16. Governing Law and Attorney Fees. THIS AGREEMENT AND ANY SALES THEREUNDER SHALL BE GOVERNED BY THE LAWS OF THE STATE OF CALIFORNIA, WITHOUT REGARD TO CONFLICTS OF LAWS RULES. The expenses (including attorneys' fees, the allocated cost of in-house counsel, and all other costs that party may incur in the enforcement of this Agreement) incurred by the prevailing party in any such legal action shall be reimbursed by the other party.
17. Force Majeure. Neither you nor BenQ shall be liable to the other for its failure to perform any of its obligations under this Agreement, except for payment obligations, if such failure is due to circumstances beyond its reasonable control, including without limitation earthquakes, governmental regulation, shortages of components, fire, flood, strikes, labor disputes or labor difficulties, civil disorder, perils of the sea, war (declared or undeclared), embargoes, and acts of God.

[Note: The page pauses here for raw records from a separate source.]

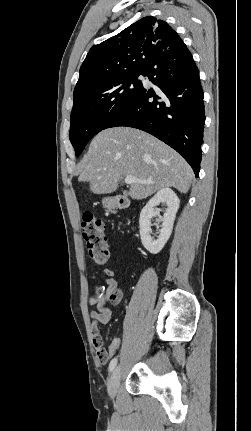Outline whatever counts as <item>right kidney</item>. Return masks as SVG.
<instances>
[{"label":"right kidney","mask_w":251,"mask_h":431,"mask_svg":"<svg viewBox=\"0 0 251 431\" xmlns=\"http://www.w3.org/2000/svg\"><path fill=\"white\" fill-rule=\"evenodd\" d=\"M161 203L166 205V211L163 217H160L162 221L160 234L157 239H153L151 236V219L155 216H159L160 210L155 209V207ZM179 204L180 200L175 192L170 188H163L159 190L142 209L139 219L141 242L150 253H159L167 243L173 230Z\"/></svg>","instance_id":"1"}]
</instances>
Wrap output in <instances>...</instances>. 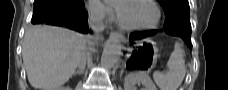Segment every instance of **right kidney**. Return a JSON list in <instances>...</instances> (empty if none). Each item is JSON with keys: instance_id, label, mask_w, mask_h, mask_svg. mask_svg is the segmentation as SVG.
I'll return each mask as SVG.
<instances>
[{"instance_id": "obj_1", "label": "right kidney", "mask_w": 228, "mask_h": 90, "mask_svg": "<svg viewBox=\"0 0 228 90\" xmlns=\"http://www.w3.org/2000/svg\"><path fill=\"white\" fill-rule=\"evenodd\" d=\"M56 90H71L69 87L57 88Z\"/></svg>"}]
</instances>
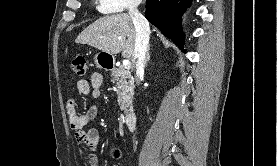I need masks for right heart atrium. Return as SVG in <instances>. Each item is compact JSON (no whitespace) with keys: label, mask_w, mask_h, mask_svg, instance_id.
<instances>
[{"label":"right heart atrium","mask_w":277,"mask_h":166,"mask_svg":"<svg viewBox=\"0 0 277 166\" xmlns=\"http://www.w3.org/2000/svg\"><path fill=\"white\" fill-rule=\"evenodd\" d=\"M141 0H97V8L102 13H118L135 9Z\"/></svg>","instance_id":"right-heart-atrium-1"}]
</instances>
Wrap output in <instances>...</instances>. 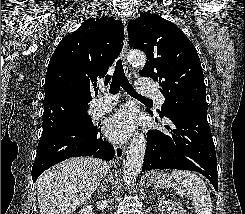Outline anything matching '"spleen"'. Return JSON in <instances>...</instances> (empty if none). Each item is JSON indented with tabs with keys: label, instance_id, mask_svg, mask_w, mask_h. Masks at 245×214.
Masks as SVG:
<instances>
[{
	"label": "spleen",
	"instance_id": "1",
	"mask_svg": "<svg viewBox=\"0 0 245 214\" xmlns=\"http://www.w3.org/2000/svg\"><path fill=\"white\" fill-rule=\"evenodd\" d=\"M175 191L180 196L187 195L194 206L196 214H212L210 193L204 181L195 173L185 170H174Z\"/></svg>",
	"mask_w": 245,
	"mask_h": 214
}]
</instances>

18. Electronic Notices; Relating to Transaction. Purchase through BenQDirect.com is conducted electronically and you agree that we can communicate with you electronically. BenQ may send you email asking about your experience with BenQ, email notices and other disclosures about your orders. However, since email delivery is not infallible, you also agree to contact BenQ for order information such as order status or shipping delays electronically or by other means and you agree to keep all records relating to your order, including, where possible, printing a copy of your order confirmation page. To the extent allowed by law, you agree that the above replaces and satisfies any law that provides for different methods or timing for your receipt of notices relating to your transaction. BenQ also reserves the right to deliver notices and disclosures by other means such as postal mail in its sole discretion.

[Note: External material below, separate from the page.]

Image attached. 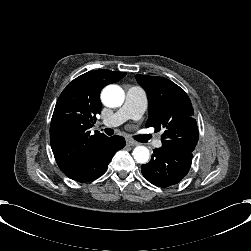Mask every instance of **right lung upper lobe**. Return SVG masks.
Listing matches in <instances>:
<instances>
[{"label":"right lung upper lobe","mask_w":251,"mask_h":251,"mask_svg":"<svg viewBox=\"0 0 251 251\" xmlns=\"http://www.w3.org/2000/svg\"><path fill=\"white\" fill-rule=\"evenodd\" d=\"M126 73L109 70L89 71L75 78L63 90L50 124V143L56 162L66 173L87 161L107 136L89 128L101 112L100 92Z\"/></svg>","instance_id":"right-lung-upper-lobe-1"}]
</instances>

19. General and Language. You may not assign this Agreement without BenQ’s prior written consent. If any terms of this Agreement is illegal or unenforceable, the legally and enforceability of the remaining provisions shall not be affected or impaired. The failure of BenQ to exercise or enforce any right or provision of this Agreement will not constitute a waiver of such right or provision. Any waiver (express or implied) by either party of any breach of this Agreement shall not constitute a waiver of any other or subsequent breach. You confirm your request that this Agreement and all documents related directly or indirectly thereto be drafted in the English language and the English version of this Agreement shall prevail in all disputes relating to this Agreement.
20. Headings. The section headings used herein are for convenience of reference only and do not form a part of these terms and conditions, and no construction or inference shall be derived therefrom.